The Supreme Court affirmed the ruling of the Court of Appeals and opined that CQM cannot be held liable for the RPT due on its Maxon and Ultimate properties for the years 2000-2013 (Maxon property) and 1997-2013 (Ultimate property) since it became the owner thereof only in 2014. Said the Court:

“To impose the real property taxes on respondent, which was neither the owner nor the beneficial user of the property during the designated periods would not only be contrary to law but also unjust.”

As a background, the subject properties, previously owned by Maxon Systems Philippines, Inc. (Maxon) and Ultimate Electronic Components, Inc. (Ultimate), are located at the PEZA, Rosario, Cavite. These were mortgaged to Philippine Investment One (SPV-AMC) Inc. (PI One). For failure of Maxon and Ultimate to pay their obligations to PI One, the latter foreclosed the real estate mortgages on both properties. Auction sales were conducted. The Maxon property was sold to PI One as the highest bidder, while the Ultimate property was sold to CQM. Subsequently, PI One sold all of its rights over the Maxon property to CQM.

The problem arose when CQM tried to consolidate its tax declarations over the properties after the lapse of the redemption periods. The Provincial Treasurer of Cavite said that Maxon and Ultimate have unpaid real property taxes for the years 2000-2013 and 1997-2013, respectively. Thus, CQM could not obtain the necessary tax clearance on the Maxon and Ultimate properties. Thereafter, the Provincial Treasurer issued a tax assessment and a warrant of levy against Maxon and Ultimate after having declared the properties as delinquent. It also set the properties for auction. This did not push through after the timely application for a preliminary writ of injunction by CQM.

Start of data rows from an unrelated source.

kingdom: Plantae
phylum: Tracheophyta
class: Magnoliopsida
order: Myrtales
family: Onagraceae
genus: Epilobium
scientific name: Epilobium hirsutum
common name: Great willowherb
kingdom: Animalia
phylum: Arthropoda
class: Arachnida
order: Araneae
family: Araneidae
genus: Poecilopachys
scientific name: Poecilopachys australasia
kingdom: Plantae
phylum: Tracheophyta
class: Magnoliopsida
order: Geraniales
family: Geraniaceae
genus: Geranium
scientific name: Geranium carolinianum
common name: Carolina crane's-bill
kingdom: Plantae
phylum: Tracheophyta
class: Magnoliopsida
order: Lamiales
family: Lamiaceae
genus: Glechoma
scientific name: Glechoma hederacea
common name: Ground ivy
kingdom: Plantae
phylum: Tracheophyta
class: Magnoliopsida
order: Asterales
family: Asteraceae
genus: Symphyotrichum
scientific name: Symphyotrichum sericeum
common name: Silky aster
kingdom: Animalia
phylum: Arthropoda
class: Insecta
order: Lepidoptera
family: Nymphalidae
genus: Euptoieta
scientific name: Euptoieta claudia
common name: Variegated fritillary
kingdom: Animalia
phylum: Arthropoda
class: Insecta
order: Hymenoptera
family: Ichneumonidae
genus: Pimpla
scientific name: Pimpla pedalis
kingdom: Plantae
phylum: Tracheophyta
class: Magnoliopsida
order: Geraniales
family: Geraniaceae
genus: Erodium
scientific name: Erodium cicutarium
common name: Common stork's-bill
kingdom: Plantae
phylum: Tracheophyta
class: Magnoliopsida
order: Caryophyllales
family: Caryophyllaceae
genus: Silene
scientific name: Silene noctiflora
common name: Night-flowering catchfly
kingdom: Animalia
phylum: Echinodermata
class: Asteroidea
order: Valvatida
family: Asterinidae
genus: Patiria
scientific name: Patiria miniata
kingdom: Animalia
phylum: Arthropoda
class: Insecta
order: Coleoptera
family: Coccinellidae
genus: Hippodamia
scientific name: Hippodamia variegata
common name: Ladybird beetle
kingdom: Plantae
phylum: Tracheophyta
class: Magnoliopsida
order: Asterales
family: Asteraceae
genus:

The Supreme Court ruled that CQM cannot be held liable for the RPT due prior to becoming the owner or beneficial user of the properties. And even after becoming the owner of the properties, CQM, as a PEZA-registered entity, is still exempt from any local or national taxes (RPT included), save for a 5% tax on its gross income, as provided under Section 24 of Republic Act No. 7916 (PEZA law), as amended. It was not shown that CQM is a developer subject to RPT under the PEZA law. The Supreme Court said that there is nothing in the PEZA law which requires prior concurrence from the LGU before the exemption can be availed of.

Lastly, the collection of some of the unpaid taxes already prescribed because of the lapse of the 5-year period to collect under Section 270 of the Local Government Code.